• CONSIGNES:
A – Relevez toutes les exclamations du récit des ânes qui commencent par le mot « quelle », avec ou sans majuscule.
B – Dans le récit des ânes, quelle raison l'homme donne-t-il pour justifier les deux coups de feu ?

Nous les ânes, nous ne sommes jamais perdus, tant qu’il y a de l’herbe bien tendre. J’entends dire que le GPS est en panne, que l’humain ne trouve pas les piles rechargées et qu’en plus cette route que nous avons pris ne figure pas sur la carte du guide. Cette nouvelle route qu’ils disent, un gars du village dit qu’elle a 20 ou 30 ans! Il pourrait au moins mettre des cartes récentes dans les guides pour éviter aux âniers de faire des âneries en prenant des raccourcies. Car en plus, ils nous font faire à nouveau 2 km pour rejoindre le « vrai » chemin. Quelle journée mes ânis. »

Basil : « Nos bourreaux sont redevenus des âniers digne de ce nom. Ils nous ont enfin remis un parc où l’on peut se promener un peu. Bon, vous me direz que l’on se promène toute la journée et vous avez raison. Mais un peu plus d’espace pour se rouler et se reposer nous fait du bien. Ils ont laissé les chaînes aux Romains. Par contre, ils nous ont mis de l’électricité, quelle affaire cette histoire, pas drôle pour nos museaux si sensibles. »

Apollon : « Nous avons fait une bonne farce à notre maître. Il était venu pour nous déplacer le parc et nous donner plus d’herbes. Mais cette ouverture du parc, c’était tellement tentant. Alors quand mon comparse a pris ses pattes à son cou, je me suis empressé de le suivre. Notre Olivier essaye de nous rattraper, mais il devra faire 3 fois le tour du camping pour nous choper. Et même que pour sa fierté, c’est la petiote qui nous a attraper. Bon, on s’est bien défoulé et tous les gens sortaient de leur cabane en dure ou en toile pour nous voir passer. Quelle popularité ! »

Compagnon’ânes

Parole aux ânes :

Après quelques jours d’une bonne herbe tendre à St Hilaire avec 3 autres comparses à grandes oreilles, nos âniers reprennent le chemin. Ils font moins de bêtises. A part nous faire descendre une montagne  pour monter peu après sur la côte d’en face.

Un soir, notre guide nous plante dans un pré et part. On ne le voit plus. Tout d’un coup, deux coups de feu retentissent juste à côté. Olivier accourt pour dire qu’ils dorment un peu plus loin. Le gars affirme qu’il a le droit de tirer des ragondins qui lui mangent ses cultures. Ils ont eu bien peur.

Un peu plus loin, il nous font traverser une grande ville. Jamais vu autant de voitures et d’immeubles. Quelle folie mes ânis. Pas un coin d’herbes à brouter. Mais là au moins, les gens nous comprennent, nous les ânes. Ils nous plaignent du poids que l’on porte, pas comme dans les campagnes où les gens trouvent cela normal.

Bon, nos maîtres, on les aime bien. Surtout le petit qui nous fait de gros câlins. Il nous confie des secrets en nous caressant les oreilles. Même une fois, le gamin nous a filmé en nous demandant de raconter quelque chose.

• DONNÉES FOURNIES:

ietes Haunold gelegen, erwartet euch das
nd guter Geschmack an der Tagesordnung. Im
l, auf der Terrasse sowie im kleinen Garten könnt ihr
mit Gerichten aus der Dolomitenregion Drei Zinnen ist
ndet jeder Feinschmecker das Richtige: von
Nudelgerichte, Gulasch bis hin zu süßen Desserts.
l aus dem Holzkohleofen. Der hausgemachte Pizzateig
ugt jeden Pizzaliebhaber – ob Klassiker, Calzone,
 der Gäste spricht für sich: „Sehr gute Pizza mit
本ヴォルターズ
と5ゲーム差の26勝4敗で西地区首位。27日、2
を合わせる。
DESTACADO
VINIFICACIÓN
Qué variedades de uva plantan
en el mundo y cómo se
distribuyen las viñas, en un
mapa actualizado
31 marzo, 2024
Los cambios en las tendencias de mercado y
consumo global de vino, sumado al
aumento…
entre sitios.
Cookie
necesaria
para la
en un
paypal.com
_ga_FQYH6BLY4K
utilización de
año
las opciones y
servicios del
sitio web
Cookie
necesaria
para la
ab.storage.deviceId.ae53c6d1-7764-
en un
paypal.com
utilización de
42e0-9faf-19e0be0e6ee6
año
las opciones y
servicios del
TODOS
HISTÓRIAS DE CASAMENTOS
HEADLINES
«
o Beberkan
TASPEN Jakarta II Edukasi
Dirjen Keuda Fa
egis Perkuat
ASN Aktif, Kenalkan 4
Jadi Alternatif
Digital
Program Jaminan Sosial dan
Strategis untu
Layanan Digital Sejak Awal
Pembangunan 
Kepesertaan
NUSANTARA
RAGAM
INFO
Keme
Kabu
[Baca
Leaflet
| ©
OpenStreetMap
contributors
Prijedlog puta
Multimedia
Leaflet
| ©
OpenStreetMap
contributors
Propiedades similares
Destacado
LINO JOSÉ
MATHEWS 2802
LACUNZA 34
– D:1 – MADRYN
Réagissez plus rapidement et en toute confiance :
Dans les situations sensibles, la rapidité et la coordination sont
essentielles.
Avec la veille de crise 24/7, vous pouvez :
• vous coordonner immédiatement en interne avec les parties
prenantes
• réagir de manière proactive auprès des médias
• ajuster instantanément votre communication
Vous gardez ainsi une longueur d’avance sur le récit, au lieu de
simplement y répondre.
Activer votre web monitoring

• CORRIGÉ:
A –
- « Quelle journée mes ânis »
- « quelle affaire cette histoire »
- « Quelle popularité ! »
- « Quelle folie mes ânis »

B – Il affirme avoir le droit de tirer sur les ragondins qui mangent ses cultures.